Estimate the standard deviation of the difference between two means, according to Student’s formula

In [16]:

diff.sd.est <- sqrt((n.ALL*sample.sd.ALL^2 + n.AML*sample.sd.AML^2) * (1/n.ALL + 1/n.AML) /(n.ALL+n.AML-2))

Compute t.obs

In [17]:

d <- abs(mean.est.ALL - mean.est.AML)
t.obs.Student <- d / diff.sd.est

Compute the P- vale. Since we are performing the two-tail test, the single-tail probability has to be multiplied by 3 in order to obtai the alpha risk

In [18]:

P.val.Student <- 2 * pt(q = t.obs.Student, df = n.ALL + n.AML-2, lower.tail = F)

3. T-test the fast way

This is what you should be doing…

Suppose that the gene expression data from two groups of patients (experimental) are availabe and that the hypothesis is about the difference between the population means $\mu_1$ and $\mu_2$.

Thus $H_0: \mu_1 = \mu_2$ is to be tested against $H_0: \mu_1 \neq \mu_2$. If the gene expression data are $\left( x_1…x_n \right)$ and $\left(y_1…y_n\right)$ for the first and second group, respectively.

With the mean and variances of the first and the second groups being $\bar{x}$, $\bar{y}$ , $s_1^2$,$s_2^2$.

Then the t-statistic can be formulated as:

$t = \frac{(\bar{x}-\bar{y})-(\mu_1-\mu_2)}{\sqrt{\frac{s_1^2}{n}+\frac{s_2^2}{m}}}$

Note: the t-value is large if the difference between $\bar{x}$ and $\bar{y}$ is large and the standard deviations $s_1$ and $s_2$ are small. This corresponds to the Welch two-sample t-test.

3.2 Two-samples t-test with unequal variances (Welch t-test)

Golub et al. (1999) argue that gene CCND3 Cyclin D3 plays an important role with respect to discriminating ALL from AML patients. We previously generated the boxplots for this gene, which suggests that the ALL population means differs from that of the AML. The null hypothesis of equal means can be tested by using the appropriate factor and specification var.equal = FALSE.

In [22]:

#t.test(sample.ALL,sample.AML, var.equal=FALSE)

# creating the gol.fac
gol.fac <-  factor(golub.cl, levels = 0:1, labels = c("AML", "ALL"))
t.test(golub[1042, ] ~ gol.fac, var.equal = FALSE)

	Welch Two Sample t-test

data:  golub[1042, ] by gol.fac
t = 6.3186, df = 16.118, p-value = 9.871e-06
alternative hypothesis: true difference in means is not equal to 0
95 percent confidence interval:
 0.8363826 1.6802008
sample estimates:
mean in group AML mean in group ALL
        1.8938826         0.6355909

The t value is significantly large, meaning that the two means differ largely with respect to the corresponding (standard error). As the p value is very small,the conclusion is to reject the null-hypothesis of equal means. The data provide strong evidence that the population means do differ.

3.1 Two-samples Student-Fischer t-test (samples with equal variances).

Suppose the same setup as in the above example. In this case, however, the variances $\sigma_1^2$ and $\sigma_2^2$ for the two groups are known to be equal.
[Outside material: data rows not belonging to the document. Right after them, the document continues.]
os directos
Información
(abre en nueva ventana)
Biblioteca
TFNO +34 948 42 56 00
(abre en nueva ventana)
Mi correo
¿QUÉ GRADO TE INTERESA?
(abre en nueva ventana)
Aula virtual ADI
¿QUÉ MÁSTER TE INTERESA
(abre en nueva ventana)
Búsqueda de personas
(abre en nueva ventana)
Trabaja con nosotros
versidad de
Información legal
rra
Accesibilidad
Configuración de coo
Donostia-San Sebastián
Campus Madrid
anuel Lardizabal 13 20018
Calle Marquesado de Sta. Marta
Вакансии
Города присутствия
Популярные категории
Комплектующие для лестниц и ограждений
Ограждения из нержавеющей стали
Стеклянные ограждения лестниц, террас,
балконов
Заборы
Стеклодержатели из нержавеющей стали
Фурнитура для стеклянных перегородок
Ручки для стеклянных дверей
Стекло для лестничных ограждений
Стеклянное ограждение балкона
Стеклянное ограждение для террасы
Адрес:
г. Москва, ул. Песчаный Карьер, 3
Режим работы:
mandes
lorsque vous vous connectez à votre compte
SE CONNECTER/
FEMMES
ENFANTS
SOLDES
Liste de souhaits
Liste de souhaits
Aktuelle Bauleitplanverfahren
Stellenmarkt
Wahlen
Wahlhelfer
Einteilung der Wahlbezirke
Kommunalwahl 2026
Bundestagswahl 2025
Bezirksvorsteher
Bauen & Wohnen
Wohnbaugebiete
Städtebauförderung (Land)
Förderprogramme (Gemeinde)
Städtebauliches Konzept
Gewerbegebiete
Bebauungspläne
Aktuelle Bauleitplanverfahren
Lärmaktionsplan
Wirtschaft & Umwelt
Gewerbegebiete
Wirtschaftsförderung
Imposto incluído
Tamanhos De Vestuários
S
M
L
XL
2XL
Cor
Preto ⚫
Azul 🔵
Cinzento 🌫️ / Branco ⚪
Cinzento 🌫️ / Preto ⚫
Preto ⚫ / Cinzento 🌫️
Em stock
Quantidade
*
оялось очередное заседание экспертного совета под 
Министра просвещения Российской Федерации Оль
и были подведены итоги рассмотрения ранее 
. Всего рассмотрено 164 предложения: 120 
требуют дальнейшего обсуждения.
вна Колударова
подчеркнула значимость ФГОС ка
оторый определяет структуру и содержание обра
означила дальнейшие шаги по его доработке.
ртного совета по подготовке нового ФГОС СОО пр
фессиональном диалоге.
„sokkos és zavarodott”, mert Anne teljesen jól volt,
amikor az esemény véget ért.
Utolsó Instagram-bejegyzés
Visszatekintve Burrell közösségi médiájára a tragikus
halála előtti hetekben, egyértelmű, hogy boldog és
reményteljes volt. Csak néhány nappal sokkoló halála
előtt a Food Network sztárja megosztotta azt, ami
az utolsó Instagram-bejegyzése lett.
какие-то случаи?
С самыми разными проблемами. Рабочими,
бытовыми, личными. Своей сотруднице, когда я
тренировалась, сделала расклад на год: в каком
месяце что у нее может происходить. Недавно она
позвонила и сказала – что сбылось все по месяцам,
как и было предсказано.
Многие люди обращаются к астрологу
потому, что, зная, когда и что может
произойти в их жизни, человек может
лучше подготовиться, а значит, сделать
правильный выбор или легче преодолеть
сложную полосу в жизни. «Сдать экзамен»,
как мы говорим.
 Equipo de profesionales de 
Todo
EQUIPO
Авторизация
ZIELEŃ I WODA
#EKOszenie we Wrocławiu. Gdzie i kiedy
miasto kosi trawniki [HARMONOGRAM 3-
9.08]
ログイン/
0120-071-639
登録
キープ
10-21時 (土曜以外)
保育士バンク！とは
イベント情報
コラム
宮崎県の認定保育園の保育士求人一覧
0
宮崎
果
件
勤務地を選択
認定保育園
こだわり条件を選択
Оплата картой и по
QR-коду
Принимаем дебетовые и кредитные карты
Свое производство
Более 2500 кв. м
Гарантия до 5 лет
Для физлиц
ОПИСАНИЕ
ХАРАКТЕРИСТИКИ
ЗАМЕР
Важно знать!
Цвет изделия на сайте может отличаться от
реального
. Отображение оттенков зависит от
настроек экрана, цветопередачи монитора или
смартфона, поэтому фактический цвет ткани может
To test $H_0: \mu_1 = \mu_2$ against $H_1: \mu_1 \neq \mu_2$ there is a t-test which is based on the pooled sample variance $s_p^2$. The latter is defined by the weighted sum of the sample variances $s_1^2$ and $s_2^2$ e.g.
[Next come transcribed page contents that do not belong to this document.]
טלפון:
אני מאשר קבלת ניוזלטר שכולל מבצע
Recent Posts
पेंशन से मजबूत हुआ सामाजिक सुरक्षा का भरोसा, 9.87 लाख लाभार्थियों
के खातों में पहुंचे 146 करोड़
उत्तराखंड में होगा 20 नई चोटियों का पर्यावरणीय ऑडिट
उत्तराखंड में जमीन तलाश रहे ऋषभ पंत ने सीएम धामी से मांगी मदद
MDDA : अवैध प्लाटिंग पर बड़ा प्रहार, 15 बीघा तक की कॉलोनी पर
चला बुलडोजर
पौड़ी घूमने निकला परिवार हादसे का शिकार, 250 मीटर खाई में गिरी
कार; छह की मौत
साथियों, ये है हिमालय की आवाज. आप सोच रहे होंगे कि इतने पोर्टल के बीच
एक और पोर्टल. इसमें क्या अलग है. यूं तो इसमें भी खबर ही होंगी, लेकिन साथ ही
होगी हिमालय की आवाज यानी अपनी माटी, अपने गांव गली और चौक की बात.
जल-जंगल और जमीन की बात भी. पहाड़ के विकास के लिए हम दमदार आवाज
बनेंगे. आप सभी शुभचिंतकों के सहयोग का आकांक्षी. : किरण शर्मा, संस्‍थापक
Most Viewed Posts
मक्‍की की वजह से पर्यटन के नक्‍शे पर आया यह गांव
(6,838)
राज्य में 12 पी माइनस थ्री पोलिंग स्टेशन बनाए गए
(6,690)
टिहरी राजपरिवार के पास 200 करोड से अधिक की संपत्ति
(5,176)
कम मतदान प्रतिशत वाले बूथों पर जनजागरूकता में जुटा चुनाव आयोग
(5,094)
$s_p^2 = \frac{(n-1)s_1^2+(m-1)s_2^2}{n+m-2}$

Then the t-value will be

$t = \frac{\bar{x}-\bar{y}-(\mu_1-\mu_2)}{s_p \sqrt{\frac{1}{n}+\frac{1}{m}}}$

The null hypothesis for gene CCND3 Cyclin D3 is that the mean of ALL differs from that of AML patients can be tested by the two-sample t-test using:

In [23]:

#t.test(sample.ALL,sample.AML, var.equal=TRUE)
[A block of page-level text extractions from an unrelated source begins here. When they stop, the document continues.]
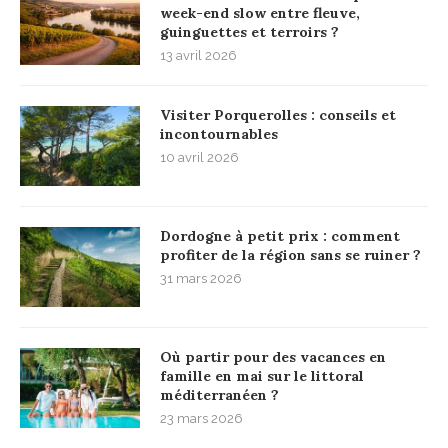
week-end slow entre fleuve,
guinguettes et terroirs ?
13 avril 2026
Visiter Porquerolles : conseils et
incontournables
10 avril 2026
Dordogne à petit prix : comment
profiter de la région sans se ruiner ?
31 mars 2026
Où partir pour des vacances en
famille en mai sur le littoral
méditerranéen ?
23 mars 2026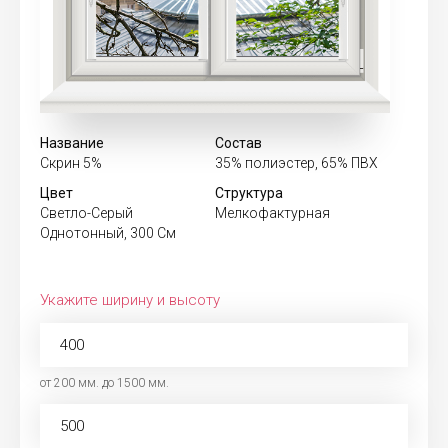
Название
Состав
Скрин 5%
35% полиэстер, 65% ПВХ
Цвет
Структура
Светло-Серый
Мелкофактурная
Однотонный, 300 См
Укажите ширину и высоту
от 200 мм. до 1500 мм.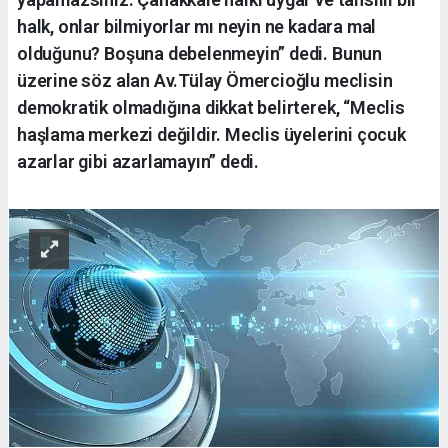
halk, onlar bilmiyorlar mı neyin ne kadara mal
olduğunu? Boşuna debelenmeyin” dedi. Bunun
üzerine söz alan Av.Tülay Ömercioğlu meclisin
demokratik olmadığına dikkat belirterek, “Meclis
haşlama merkezi değildir. Meclis üyelerini çocuk
azarlar gibi azarlamayın” dedi.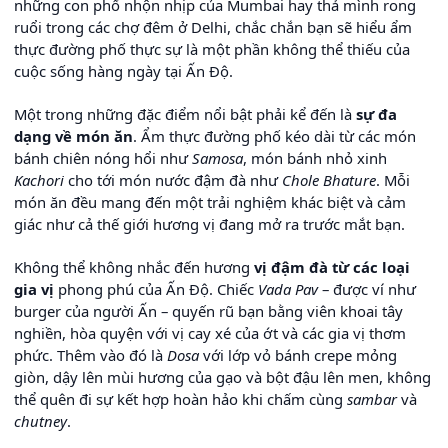
những con phố nhộn nhịp của Mumbai hay thả mình rong
ruổi trong các chợ đêm ở Delhi, chắc chắn bạn sẽ hiểu ẩm
thực đường phố thực sự là một phần không thể thiếu của
cuộc sống hàng ngày tại Ấn Độ.
Một trong những đặc điểm nổi bật phải kể đến là
sự đa
dạng về món ăn
. Ẩm thực đường phố kéo dài từ các món
bánh chiên nóng hổi như
Samosa
, món bánh nhỏ xinh
Kachori
cho tới món nước đậm đà như
Chole Bhature
. Mỗi
món ăn đều mang đến một trải nghiệm khác biệt và cảm
giác như cả thế giới hương vị đang mở ra trước mắt bạn.
Không thể không nhắc đến hương
vị đậm đà từ các loại
gia vị
phong phú của Ấn Độ. Chiếc
Vada Pav
– được ví như
burger của người Ấn – quyến rũ bạn bằng viên khoai tây
nghiền, hòa quyện với vị cay xé của ớt và các gia vị thơm
phức. Thêm vào đó là
Dosa
với lớp vỏ bánh crepe mỏng
giòn, dậy lên mùi hương của gạo và bột đậu lên men, không
thể quên đi sự kết hợp hoàn hảo khi chấm cùng
sambar
và
chutney
.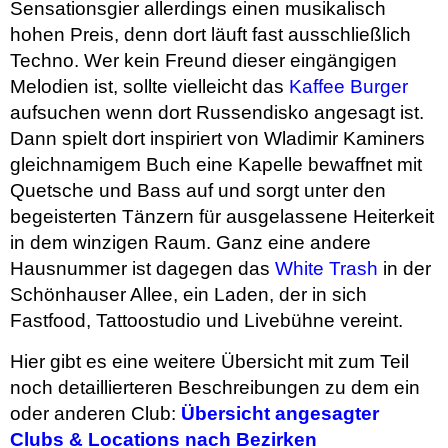
Sensationsgier allerdings einen musikalisch
hohen Preis, denn dort läuft fast ausschließlich
Techno. Wer kein Freund dieser eingängigen
Melodien ist, sollte vielleicht das
Kaffee Burger
aufsuchen wenn dort Russendisko angesagt ist.
Dann spielt dort inspiriert von Wladimir Kaminers
gleichnamigem Buch eine Kapelle bewaffnet mit
Quetsche und Bass auf und sorgt unter den
begeisterten Tänzern für ausgelassene Heiterkeit
in dem winzigen Raum. Ganz eine andere
Hausnummer ist dagegen das
White Trash
in der
Schönhauser Allee, ein Laden, der in sich
Fastfood, Tattoostudio und Livebühne vereint.
Hier gibt es eine weitere Übersicht mit zum Teil
noch detaillierteren Beschreibungen zu dem ein
oder anderen Club:
Übersicht angesagter
Clubs & Locations nach Bezirken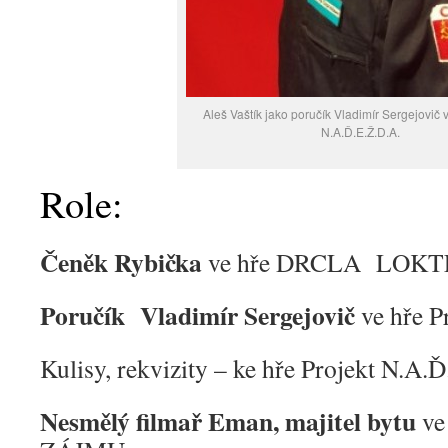
Aleš Vaštík jako poručík Vladimír Sergejovič 
N.A.Ď.E.Ž.D.A.
Role:
Čeněk Rybička
ve hře DRCLA LOK
Poručík Vladimír Sergejovič
ve hře P
Kulisy, rekvizity – ke hře Projekt N.A.
Nesmělý filmař Eman, majitel bytu
ve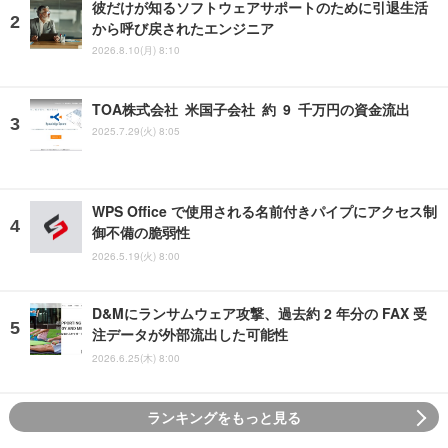
彼だけが知るソフトウェアサポートのために引退生活
から呼び戻されたエンジニア
2026.8.10(月) 8:10
TOA株式会社 米国子会社 約 9 千万円の資金流出
2025.7.29(火) 8:05
WPS Office で使用される名前付きパイプにアクセス制
御不備の脆弱性
2026.5.19(火) 8:00
D&Mにランサムウェア攻撃、過去約 2 年分の FAX 受
注データが外部流出した可能性
2026.6.25(木) 8:00
ランキングをもっと見る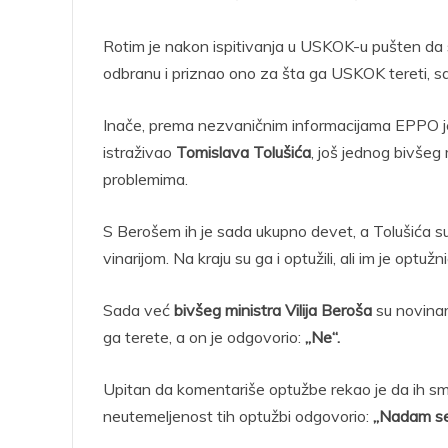
Rotim je nakon ispitivanja u USKOK-u pušten da s
odbranu i priznao ono za šta ga USKOK tereti, saz
Inače, prema nezvaničnim informacijama EPPO je 
istraživao
Tomislava Tolušića
, još jednog bivšeg 
problemima.
S Berošem ih je sada ukupno devet, a Tolušića s
vinarijom. Na kraju su ga i optužili, ali im je opt
Sada već
bivšeg ministra Vilija Beroša
su novinar
ga terete, a on je odgovorio:
„Ne“.
Upitan da komentariše optužbe rekao je da ih sm
neutemeljenost tih optužbi odgovorio:
„Nadam se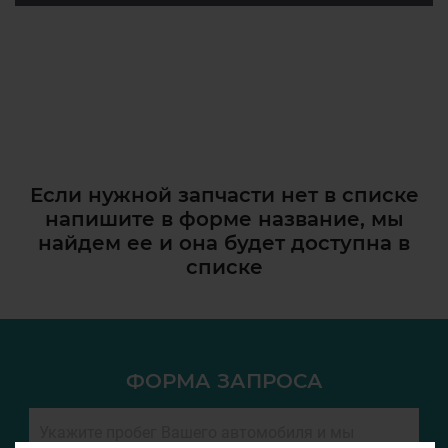
Если нужной запчасти нет в списке
напишите в форме название, мы
найдем ее и она
будет доступна в
списке
ФОРМА ЗАПРОСА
t.test(golub[1042, ] ~ gol.fac, var.equal = TRUE)

	Two Sample t-test

data:  golub[1042, ] by gol.fac
t = 6.7983, df = 36, p-value = 6.046e-08
alternative hypothesis: true difference in means is not equal to 0
95 percent confidence interval:
 0.8829143 1.6336690
sample estimates:
mean in group AML mean in group ALL
        1.8938826         0.6355909

From the p-value $6.046 \times 10^{-8}$, the conclusion is to reject the null hypothesis of equal population means. Note that the p-value is slightly smaller than that of the previous test.